If you feel uncomfortable, and are a "touch" person and want to be free to express that side of you to her?
Could talk about it and tell her you feel uncomfortable not expressing naturally. And ask if she'd welcome that kind of touching from you. Figure out the boundaries here.
Not all people are "touchy" people to the same degree that you are. Just because she expresses herself in different ways doesn't mean she doesn't dig you.
The thing is that I don't know how to practice a relationship that doesn't have that passion and intimacy. I use both to build relationships, without them - I do not know what to do beyond being just friends.
Could decide to learn this new skill then -- creating emotional intimacy via words first rather than touching first. Could just ASK. You are in the "get to know each other better" time -- so could get on with getting to know each other better.

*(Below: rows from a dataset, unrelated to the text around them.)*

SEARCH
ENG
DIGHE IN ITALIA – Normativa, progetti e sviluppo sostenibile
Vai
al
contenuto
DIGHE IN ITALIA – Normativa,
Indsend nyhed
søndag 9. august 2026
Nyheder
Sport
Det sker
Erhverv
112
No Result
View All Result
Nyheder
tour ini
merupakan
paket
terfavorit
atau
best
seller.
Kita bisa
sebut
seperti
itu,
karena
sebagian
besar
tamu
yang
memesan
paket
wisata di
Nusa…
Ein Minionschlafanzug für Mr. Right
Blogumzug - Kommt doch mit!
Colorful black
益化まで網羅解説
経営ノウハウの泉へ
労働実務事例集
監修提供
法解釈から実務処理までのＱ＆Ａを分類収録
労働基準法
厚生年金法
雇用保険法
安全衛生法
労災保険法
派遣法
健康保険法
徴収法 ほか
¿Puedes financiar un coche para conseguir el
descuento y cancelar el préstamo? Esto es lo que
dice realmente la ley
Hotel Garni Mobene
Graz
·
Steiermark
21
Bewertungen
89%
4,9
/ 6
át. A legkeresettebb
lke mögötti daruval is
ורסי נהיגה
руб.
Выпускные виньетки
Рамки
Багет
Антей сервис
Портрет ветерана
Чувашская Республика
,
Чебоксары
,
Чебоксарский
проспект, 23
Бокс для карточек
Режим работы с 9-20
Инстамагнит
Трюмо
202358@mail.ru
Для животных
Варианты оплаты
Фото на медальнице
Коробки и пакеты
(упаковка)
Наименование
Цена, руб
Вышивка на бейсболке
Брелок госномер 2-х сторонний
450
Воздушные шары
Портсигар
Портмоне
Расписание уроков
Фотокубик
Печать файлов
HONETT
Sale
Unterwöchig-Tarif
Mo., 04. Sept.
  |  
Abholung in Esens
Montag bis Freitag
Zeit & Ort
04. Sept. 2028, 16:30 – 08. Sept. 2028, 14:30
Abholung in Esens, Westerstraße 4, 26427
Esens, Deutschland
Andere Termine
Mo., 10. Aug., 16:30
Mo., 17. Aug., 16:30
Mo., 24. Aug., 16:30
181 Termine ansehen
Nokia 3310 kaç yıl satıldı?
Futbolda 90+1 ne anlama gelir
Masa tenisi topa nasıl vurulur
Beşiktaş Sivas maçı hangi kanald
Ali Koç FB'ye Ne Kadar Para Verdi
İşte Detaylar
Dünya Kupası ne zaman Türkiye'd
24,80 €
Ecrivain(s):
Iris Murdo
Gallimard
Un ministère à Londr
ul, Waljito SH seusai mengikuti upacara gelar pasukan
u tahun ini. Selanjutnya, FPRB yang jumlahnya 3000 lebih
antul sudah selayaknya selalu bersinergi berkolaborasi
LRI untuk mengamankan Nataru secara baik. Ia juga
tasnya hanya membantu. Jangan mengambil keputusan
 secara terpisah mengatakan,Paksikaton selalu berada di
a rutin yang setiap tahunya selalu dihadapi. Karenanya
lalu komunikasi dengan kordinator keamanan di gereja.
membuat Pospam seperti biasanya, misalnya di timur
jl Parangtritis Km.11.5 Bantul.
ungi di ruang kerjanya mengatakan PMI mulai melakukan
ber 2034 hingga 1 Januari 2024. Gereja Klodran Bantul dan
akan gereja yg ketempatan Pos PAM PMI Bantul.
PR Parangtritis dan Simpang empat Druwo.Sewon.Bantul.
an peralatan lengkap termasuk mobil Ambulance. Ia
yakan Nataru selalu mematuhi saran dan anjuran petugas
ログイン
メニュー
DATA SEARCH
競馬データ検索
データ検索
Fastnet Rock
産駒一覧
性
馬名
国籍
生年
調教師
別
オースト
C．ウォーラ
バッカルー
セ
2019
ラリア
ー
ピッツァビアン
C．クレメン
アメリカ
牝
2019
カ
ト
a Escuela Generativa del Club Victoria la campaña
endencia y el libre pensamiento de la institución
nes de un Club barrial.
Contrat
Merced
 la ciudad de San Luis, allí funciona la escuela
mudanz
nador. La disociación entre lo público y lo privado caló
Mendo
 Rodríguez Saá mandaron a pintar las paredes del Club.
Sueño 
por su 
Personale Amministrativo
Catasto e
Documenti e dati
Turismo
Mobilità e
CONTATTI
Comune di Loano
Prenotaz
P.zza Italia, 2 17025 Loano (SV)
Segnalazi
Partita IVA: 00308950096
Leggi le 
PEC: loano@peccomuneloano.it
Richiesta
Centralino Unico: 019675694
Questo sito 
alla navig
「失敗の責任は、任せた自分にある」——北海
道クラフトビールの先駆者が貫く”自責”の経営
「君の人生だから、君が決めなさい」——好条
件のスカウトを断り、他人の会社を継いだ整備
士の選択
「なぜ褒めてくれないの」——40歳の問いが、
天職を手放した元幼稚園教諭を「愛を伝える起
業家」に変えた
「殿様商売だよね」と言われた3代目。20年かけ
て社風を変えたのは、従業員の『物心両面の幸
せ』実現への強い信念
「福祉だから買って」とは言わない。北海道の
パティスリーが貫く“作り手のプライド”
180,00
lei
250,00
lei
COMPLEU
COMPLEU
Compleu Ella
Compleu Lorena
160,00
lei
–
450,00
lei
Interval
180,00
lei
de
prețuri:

its a pleasant, intimate conversation, and it feels totally natural for me to put my arm around her, but at the same time, I get the opposite message from her body language. I end up not putting my arm around her while still feeling the strong desire to, which ends feeling extremely awkward and unnatural to me - like we are more buddies than lovers. I would be OK with being buddies and I would be OK with being lovers - I don't have any idea how to do neither/both/whatever this is. There seems like there is a mixed message with her.
Could choose to clarify. Maybe you need help in forming the words? Could keep it simple. Maybe something like...
"I really like you. I'd love to put my arms around you. I hesitate because it seems from your body language that you might not want that right now. But I wanted to check in because I'm still learning all your body language cues -- did I guess right?"
And see what she says.
Could not make it bigger than it is -- just open mouth and ASK.